Later on that morning I was myself received by Mr Lloyd George in his house. I went prejudiced against him and determined at all hazards not to allow myself to be won over by that charm of manner of which I had heard so much.
But in five minutes I had succumbed. He has a wonderful gift of making you feel that he thinks you are the most interesting and most intelligent person he has ever met. What he really does think, I suppose, is that you (of course, I don’t mean you; I mean myself) are an unmitigated bore, and while his eyes are smiling at you he is really saying to himself: “Why doesn’t the fellow go?...” Yes, he has charm. He does not fuss and he is not over-emphatic in his manner. And he is a most [28] ]deferential listener. He will even ask you your opinion about matters of which he knows ten times more than yourself, and he will do you the honour of arguing with you.
That afternoon, at the formal ceremony of “opening” the institute, my warning concerning the suffragettes was nearly prophetic. Mr Lloyd George, of course, did all in his power to quell the mob’s anger, but the women were violently assaulted, their breasts beaten, their clothes ripped from their backs, their hair torn by the roots from their heads.... On the edge of the mêlée I saw P. W. Wilson standing deploring it.
. . . . . . . .
It has always seemed to me an extraordinary thing that, in company with Dr Walford Davies, I should have been asked some years ago to be a guest at the annual dinner of the Church Diocesan Music Society. I am always ready for adventure, of however hazardous a nature, so I accepted the invitation even after I had been told that a speech was expected from me.

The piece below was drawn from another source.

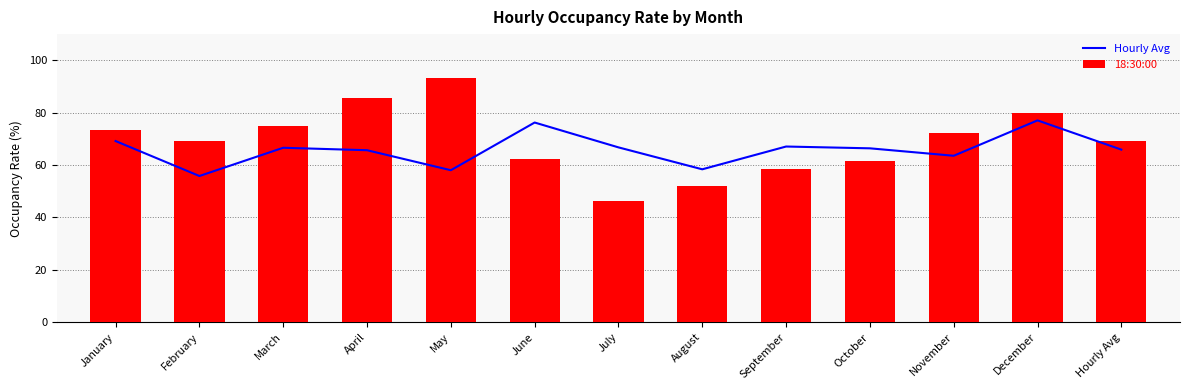

What is the sum of the 18:30:00 values at April and May?

179.0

Bishop Welldon, arriving late—in fact, I believe he had dined elsewhere—plumped himself on a chair next to me, and immediately began to dominate everything and everybody within a radius of twenty yards. He is one of those distressing people who will be jocular. And his jocularity is rather noisy. He laughed a great deal and rubbed his hands together. And he asked me a question and then asked me another before I had had time to answer the first. And, really, he did talk so awfully loudly.... I had come across him before in trams and shops and places of that kind, and it was always the same; he invariably talked at you.... Even in the Manchester Cathedral, where Dr Kendrick Pyne introduced me to him, he shouted at me and never allowed me to finish a sentence.
But I perceive that I am becoming petulant, and I [29] ]ought not to do so for, as a matter of fact, the dinner was a screamingly funny affair. I had prepared a fierce and warlike speech, a speech attacking the Society whose food I had just eaten and whose wine was still warm in my veins. I am, I suppose, quite the worst speaker in the world; so I had memorised my speech and, so good I thought it that I had vastly enjoyed doing so. But alas! when the minute drew near for me to deliver it, I found myself in an atmosphere of such conviviality, such kindness, such flattering attention, that I could not find it in my heart to deliver the words I had prepared and memorised. Yet an impromptu speech of a different tenor was impossible. I simply hadn’t the talent to do it. My name was called and I rose to my feet.